By Jackson Okoth
Consumers of electricity could soon experience reliable supply once utility firm Kenya Power and Lighting Company Ltd (KPLC) completes upgrading its obsolete and overstretched distribution system. At present, customers in heavily built up areas have been experiencing power outages as the system struggles to cope with growing demand.
With peak demand now at 1089 MW, KPLC is also faced with increasing system losses, as the proportion of electricity lost in the process of transmission and distribution goes up. Currently, the company loses an estimated 16.9 per cent of electricity generated through its transmission lines. In the past, KPLC lost almost 20 per cent of electricity through its infrastructure. KPLC Managing Director Joseph Njoroge with Norwegian ambassador to Kenya, Heli Sirve, (right) and ABB OY Project Manager Olli Tervo during the commissioning of Westlands power sub-station, last week. Photo: File
KPLC Managing Director Joseph Njoroge with Norwegian ambassador to Kenya, Heli Sirve, (right) and ABB OY Project Manager Olli Tervo during the commissioning of Westlands power sub-station, last week. Photo: File
While the company aims to cut the loss to 15 per cent, the degree of depends on the distance between consumers and the generating plants.

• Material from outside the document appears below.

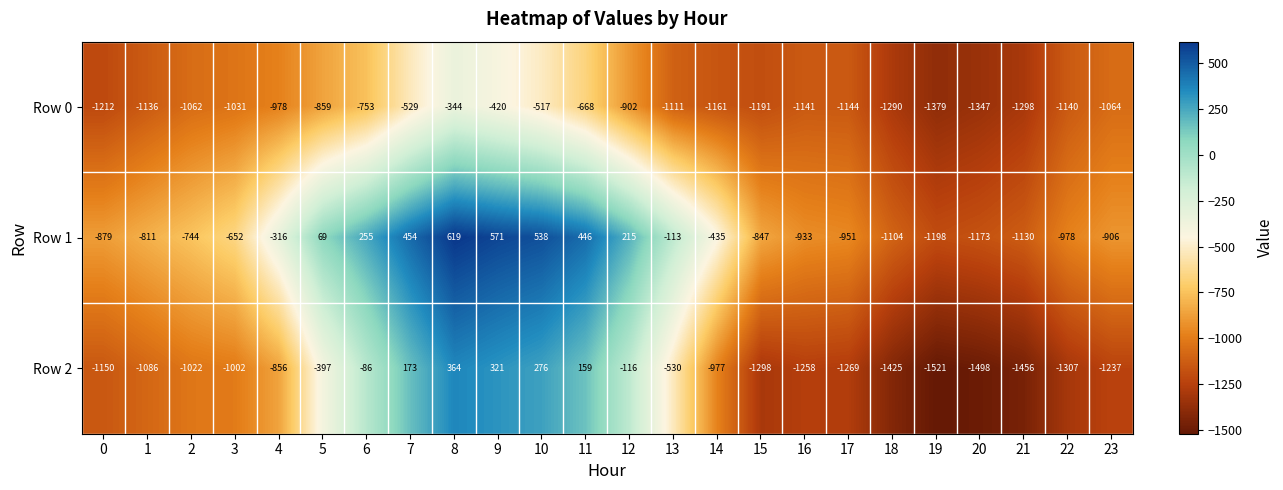

Which series has the widest spread of values?

Row 2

"All electricity distribution systems anywhere in the world experience technical losses, due to the intrinsic characteristics of conductors used to transmit and distribute power," Mr Joseph Njoroge, managing director, KPLC told Financial Journal.
KPLC has already invested Sh1.2 billion from internally generated funds to upgrade distribution lines and other equipment. The work involves replacing old conductors, changing poles, establishing new lines, and installing additional transformers on the distribution network.
Upgrading KPLC lines and equipment is part of an ambitious $153 million (Sh12.2 billion) countrywide Energy Sector Recovery Project (ERSP), which begun two years ago. The programme aims to upgrade the country’s electricity supply distribution system to enable it cope with growing demand.
Already, the company has put up two sub-stations in Westlands and Ngong road, in addition to upgrading existing Karen and Nairobi South substations, all at a cost of Sh988 million.
"The installation of these new facilities has reduced the length of our distribution lines, and consequently reduced number of line breakdowns and poor voltages previously experienced," said Eng Njoroge.
A fast growing property market in and around Westlands, Ngong road and Upper Hill areas of Nairobi has put a strain on KPLC’s obsolete distribution system, leading to unreliable supply.
"The Ngong road substation will accommodate increasing demand for power supply to the fast developing Upper Hill corporate capital, and many parts of Kilimani and Ngong road," said Njoroge. Other areas experiencing rapid growth include Lavington, Langata, Kiambu road, Komarock and Ruai, where single occupier residential premises are being replaced with high rise office blocks, apartments and hyper markets.
Moreover, modern apartments, office blocks and shopping malls are coming up along Waiyaki Way, putting a strain on KPLC’s distribution system.
"In Nairobi South and Karen, KPLC has replaced obsolete and unreliable equipment with those of higher rating, which has greatly enhanced their capacity to serve more customers ," said Njoroge.